• **Recorded data**
::::::
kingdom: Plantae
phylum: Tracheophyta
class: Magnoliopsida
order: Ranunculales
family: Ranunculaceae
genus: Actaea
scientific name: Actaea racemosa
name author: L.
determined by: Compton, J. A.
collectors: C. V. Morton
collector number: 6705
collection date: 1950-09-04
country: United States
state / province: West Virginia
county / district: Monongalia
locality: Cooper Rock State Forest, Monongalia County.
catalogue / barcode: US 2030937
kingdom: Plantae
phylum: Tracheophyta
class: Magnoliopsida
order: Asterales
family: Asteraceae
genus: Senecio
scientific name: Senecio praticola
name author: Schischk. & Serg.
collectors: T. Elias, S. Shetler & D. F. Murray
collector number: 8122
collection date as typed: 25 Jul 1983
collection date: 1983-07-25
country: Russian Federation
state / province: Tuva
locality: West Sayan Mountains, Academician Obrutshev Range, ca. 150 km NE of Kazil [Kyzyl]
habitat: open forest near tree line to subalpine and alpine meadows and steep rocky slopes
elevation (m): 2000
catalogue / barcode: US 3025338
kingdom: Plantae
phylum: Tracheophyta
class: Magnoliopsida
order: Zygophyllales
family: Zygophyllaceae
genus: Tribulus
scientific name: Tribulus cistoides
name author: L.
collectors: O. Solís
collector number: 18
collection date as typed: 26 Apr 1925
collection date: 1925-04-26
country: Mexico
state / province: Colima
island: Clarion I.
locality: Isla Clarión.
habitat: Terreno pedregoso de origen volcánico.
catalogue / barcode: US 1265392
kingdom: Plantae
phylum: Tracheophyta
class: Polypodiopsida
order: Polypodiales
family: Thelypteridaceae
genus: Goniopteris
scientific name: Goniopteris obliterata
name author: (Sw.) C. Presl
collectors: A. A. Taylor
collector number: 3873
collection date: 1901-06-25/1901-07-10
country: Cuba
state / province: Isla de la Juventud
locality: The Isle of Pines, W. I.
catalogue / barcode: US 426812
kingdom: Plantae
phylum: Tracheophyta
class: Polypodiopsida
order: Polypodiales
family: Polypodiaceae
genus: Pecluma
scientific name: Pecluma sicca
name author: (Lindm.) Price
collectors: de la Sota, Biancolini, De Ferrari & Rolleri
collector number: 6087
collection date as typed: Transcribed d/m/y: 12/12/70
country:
::::::
• **WRITTEN EXERCISE**
Reproduce verbatim the entries above, beginning with the line containing "determined by: Compton, J. A." and continuing through the line containing "genus: Goniopteris".

• **SOLUTION FOR THIS TASK**
determined by: Compton, J. A.
collectors: C. V. Morton
collector number: 6705
collection date: 1950-09-04
country: United States
state / province: West Virginia
county / district: Monongalia
locality: Cooper Rock State Forest, Monongalia County.
catalogue / barcode: US 2030937
kingdom: Plantae
phylum: Tracheophyta
class: Magnoliopsida
order: Asterales
family: Asteraceae
genus: Senecio
scientific name: Senecio praticola
name author: Schischk. & Serg.
collectors: T. Elias, S. Shetler & D. F. Murray
collector number: 8122
collection date as typed: 25 Jul 1983
collection date: 1983-07-25
country: Russian Federation
state / province: Tuva
locality: West Sayan Mountains, Academician Obrutshev Range, ca. 150 km NE of Kazil [Kyzyl]
habitat: open forest near tree line to subalpine and alpine meadows and steep rocky slopes
elevation (m): 2000
catalogue / barcode: US 3025338
kingdom: Plantae
phylum: Tracheophyta
class: Magnoliopsida
order: Zygophyllales
family: Zygophyllaceae
genus: Tribulus
scientific name: Tribulus cistoides
name author: L.
collectors: O. Solís
collector number: 18
collection date as typed: 26 Apr 1925
collection date: 1925-04-26
country: Mexico
state / province: Colima
island: Clarion I.
locality: Isla Clarión.
habitat: Terreno pedregoso de origen volcánico.
catalogue / barcode: US 1265392
kingdom: Plantae
phylum: Tracheophyta
class: Polypodiopsida
order: Polypodiales
family: Thelypteridaceae
genus: Goniopteris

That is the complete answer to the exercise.